EXERCISE.
The goal is an unaltered copy of the records below, minus any images.

(Stored data entries)
>>>>

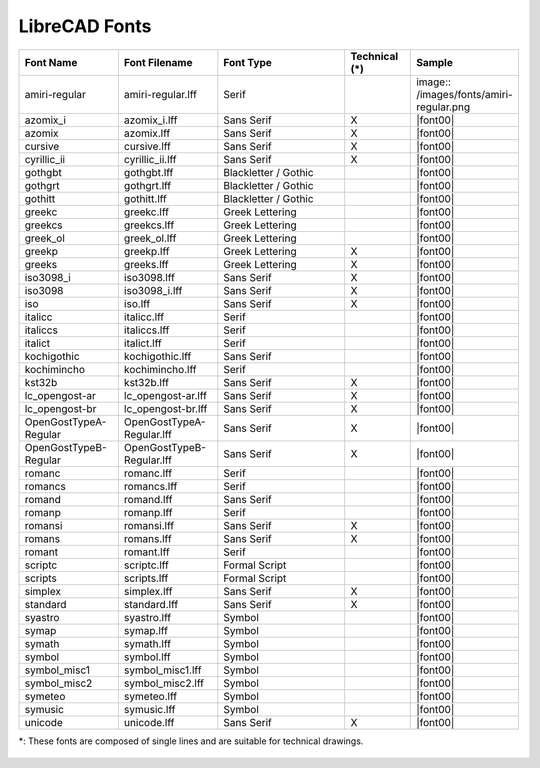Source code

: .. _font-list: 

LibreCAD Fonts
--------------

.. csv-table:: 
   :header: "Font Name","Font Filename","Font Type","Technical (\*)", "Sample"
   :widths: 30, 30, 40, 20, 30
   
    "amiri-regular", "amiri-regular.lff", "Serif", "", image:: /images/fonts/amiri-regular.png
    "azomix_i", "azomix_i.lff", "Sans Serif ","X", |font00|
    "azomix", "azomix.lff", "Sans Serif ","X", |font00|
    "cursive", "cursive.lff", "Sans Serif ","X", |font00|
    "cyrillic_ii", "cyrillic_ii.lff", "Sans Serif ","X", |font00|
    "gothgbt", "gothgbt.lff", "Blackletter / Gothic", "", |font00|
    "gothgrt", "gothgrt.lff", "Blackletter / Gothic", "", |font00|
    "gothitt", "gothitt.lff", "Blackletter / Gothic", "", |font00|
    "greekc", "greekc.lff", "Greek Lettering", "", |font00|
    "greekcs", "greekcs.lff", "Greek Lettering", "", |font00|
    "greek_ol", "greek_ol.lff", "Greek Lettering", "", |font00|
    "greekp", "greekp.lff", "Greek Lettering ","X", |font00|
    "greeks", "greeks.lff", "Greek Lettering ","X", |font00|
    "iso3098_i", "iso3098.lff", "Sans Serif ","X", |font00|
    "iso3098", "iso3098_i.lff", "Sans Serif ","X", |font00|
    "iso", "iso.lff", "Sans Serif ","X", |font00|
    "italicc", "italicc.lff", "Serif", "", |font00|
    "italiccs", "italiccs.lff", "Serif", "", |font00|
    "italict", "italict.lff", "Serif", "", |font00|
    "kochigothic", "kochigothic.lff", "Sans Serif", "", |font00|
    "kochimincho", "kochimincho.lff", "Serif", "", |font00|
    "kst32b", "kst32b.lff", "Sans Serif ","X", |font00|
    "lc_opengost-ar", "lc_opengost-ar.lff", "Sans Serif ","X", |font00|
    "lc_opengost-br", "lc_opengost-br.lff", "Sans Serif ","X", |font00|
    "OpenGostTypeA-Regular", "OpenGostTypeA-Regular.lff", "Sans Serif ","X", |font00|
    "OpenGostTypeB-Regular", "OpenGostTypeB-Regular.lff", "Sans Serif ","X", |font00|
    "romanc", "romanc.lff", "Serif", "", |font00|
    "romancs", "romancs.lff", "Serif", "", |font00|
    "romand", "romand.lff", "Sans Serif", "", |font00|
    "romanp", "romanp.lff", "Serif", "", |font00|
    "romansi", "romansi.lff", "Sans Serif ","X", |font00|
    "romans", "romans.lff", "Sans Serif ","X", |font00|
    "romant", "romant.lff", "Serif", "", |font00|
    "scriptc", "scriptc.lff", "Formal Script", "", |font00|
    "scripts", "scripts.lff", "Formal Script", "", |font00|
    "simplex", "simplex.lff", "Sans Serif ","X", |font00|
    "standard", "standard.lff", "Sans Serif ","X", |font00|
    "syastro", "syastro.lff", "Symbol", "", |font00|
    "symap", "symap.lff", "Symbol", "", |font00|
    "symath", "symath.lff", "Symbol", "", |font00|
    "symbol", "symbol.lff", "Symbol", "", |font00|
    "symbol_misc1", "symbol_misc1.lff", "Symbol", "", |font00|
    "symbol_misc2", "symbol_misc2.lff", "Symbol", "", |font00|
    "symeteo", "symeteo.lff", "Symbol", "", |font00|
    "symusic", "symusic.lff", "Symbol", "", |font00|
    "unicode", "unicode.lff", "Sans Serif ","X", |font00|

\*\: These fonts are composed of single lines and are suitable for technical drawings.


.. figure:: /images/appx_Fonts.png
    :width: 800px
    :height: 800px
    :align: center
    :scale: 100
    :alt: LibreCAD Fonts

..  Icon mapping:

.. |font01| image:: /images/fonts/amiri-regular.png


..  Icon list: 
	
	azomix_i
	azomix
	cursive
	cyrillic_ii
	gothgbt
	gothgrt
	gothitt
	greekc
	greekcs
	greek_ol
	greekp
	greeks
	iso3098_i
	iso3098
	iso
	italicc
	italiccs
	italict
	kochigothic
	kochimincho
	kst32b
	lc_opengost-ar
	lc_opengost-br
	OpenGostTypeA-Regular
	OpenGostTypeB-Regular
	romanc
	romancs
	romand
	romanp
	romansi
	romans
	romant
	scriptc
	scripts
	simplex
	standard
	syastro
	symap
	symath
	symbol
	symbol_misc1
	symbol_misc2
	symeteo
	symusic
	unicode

<<<<

ANSWER TO THE PROBLEM.
Source code

: .. _font-list: 

LibreCAD Fonts
--------------

.. csv-table:: 
   :header: "Font Name","Font Filename","Font Type","Technical (\*)", "Sample"
   :widths: 30, 30, 40, 20, 30
   
    "amiri-regular", "amiri-regular.lff", "Serif", "", image:: /images/fonts/amiri-regular.png
    "azomix_i", "azomix_i.lff", "Sans Serif ","X", |font00|
    "azomix", "azomix.lff", "Sans Serif ","X", |font00|
    "cursive", "cursive.lff", "Sans Serif ","X", |font00|
    "cyrillic_ii", "cyrillic_ii.lff", "Sans Serif ","X", |font00|
    "gothgbt", "gothgbt.lff", "Blackletter / Gothic", "", |font00|
    "gothgrt", "gothgrt.lff", "Blackletter / Gothic", "", |font00|
    "gothitt", "gothitt.lff", "Blackletter / Gothic", "", |font00|
    "greekc", "greekc.lff", "Greek Lettering", "", |font00|
    "greekcs", "greekcs.lff", "Greek Lettering", "", |font00|
    "greek_ol", "greek_ol.lff", "Greek Lettering", "", |font00|
    "greekp", "greekp.lff", "Greek Lettering ","X", |font00|
    "greeks", "greeks.lff", "Greek Lettering ","X", |font00|
    "iso3098_i", "iso3098.lff", "Sans Serif ","X", |font00|
    "iso3098", "iso3098_i.lff", "Sans Serif ","X", |font00|
    "iso", "iso.lff", "Sans Serif ","X", |font00|
    "italicc", "italicc.lff", "Serif", "", |font00|
    "italiccs", "italiccs.lff", "Serif", "", |font00|
    "italict", "italict.lff", "Serif", "", |font00|
    "kochigothic", "kochigothic.lff", "Sans Serif", "", |font00|
    "kochimincho", "kochimincho.lff", "Serif", "", |font00|
    "kst32b", "kst32b.lff", "Sans Serif ","X", |font00|
    "lc_opengost-ar", "lc_opengost-ar.lff", "Sans Serif ","X", |font00|
    "lc_opengost-br", "lc_opengost-br.lff", "Sans Serif ","X", |font00|
    "OpenGostTypeA-Regular", "OpenGostTypeA-Regular.lff", "Sans Serif ","X", |font00|
    "OpenGostTypeB-Regular", "OpenGostTypeB-Regular.lff", "Sans Serif ","X", |font00|
    "romanc", "romanc.lff", "Serif", "", |font00|
    "romancs", "romancs.lff", "Serif", "", |font00|
    "romand", "romand.lff", "Sans Serif", "", |font00|
    "romanp", "romanp.lff", "Serif", "", |font00|
    "romansi", "romansi.lff", "Sans Serif ","X", |font00|
    "romans", "romans.lff", "Sans Serif ","X", |font00|
    "romant", "romant.lff", "Serif", "", |font00|
    "scriptc", "scriptc.lff", "Formal Script", "", |font00|
    "scripts", "scripts.lff", "Formal Script", "", |font00|
    "simplex", "simplex.lff", "Sans Serif ","X", |font00|
    "standard", "standard.lff", "Sans Serif ","X", |font00|
    "syastro", "syastro.lff", "Symbol", "", |font00|
    "symap", "symap.lff", "Symbol", "", |font00|
    "symath", "symath.lff", "Symbol", "", |font00|
    "symbol", "symbol.lff", "Symbol", "", |font00|
    "symbol_misc1", "symbol_misc1.lff", "Symbol", "", |font00|
    "symbol_misc2", "symbol_misc2.lff", "Symbol", "", |font00|
    "symeteo", "symeteo.lff", "Symbol", "", |font00|
    "symusic", "symusic.lff", "Symbol", "", |font00|
    "unicode", "unicode.lff", "Sans Serif ","X", |font00|

\*\: These fonts are composed of single lines and are suitable for technical drawings.


.. figure:: /images/appx_Fonts.png
    :width: 800px
    :height: 800px
    :align: center
    :scale: 100
    :alt: LibreCAD Fonts

..  Icon mapping:

.. |font01| image:: /images/fonts/amiri-regular.png


..  Icon list: 
	
	azomix_i
	azomix
	cursive
	cyrillic_ii
	gothgbt
	gothgrt
	gothitt
	greekc
	greekcs
	greek_ol
	greekp
	greeks
	iso3098_i
	iso3098
	iso
	italicc
	italiccs
	italict
	kochigothic
	kochimincho
	kst32b
	lc_opengost-ar
	lc_opengost-br
	OpenGostTypeA-Regular
	OpenGostTypeB-Regular
	romanc
	romancs
	romand
	romanp
	romansi
	romans
	romant
	scriptc
	scripts
	simplex
	standard
	syastro
	symap
	symath
	symbol
	symbol_misc1
	symbol_misc2
	symeteo
	symusic
	unicode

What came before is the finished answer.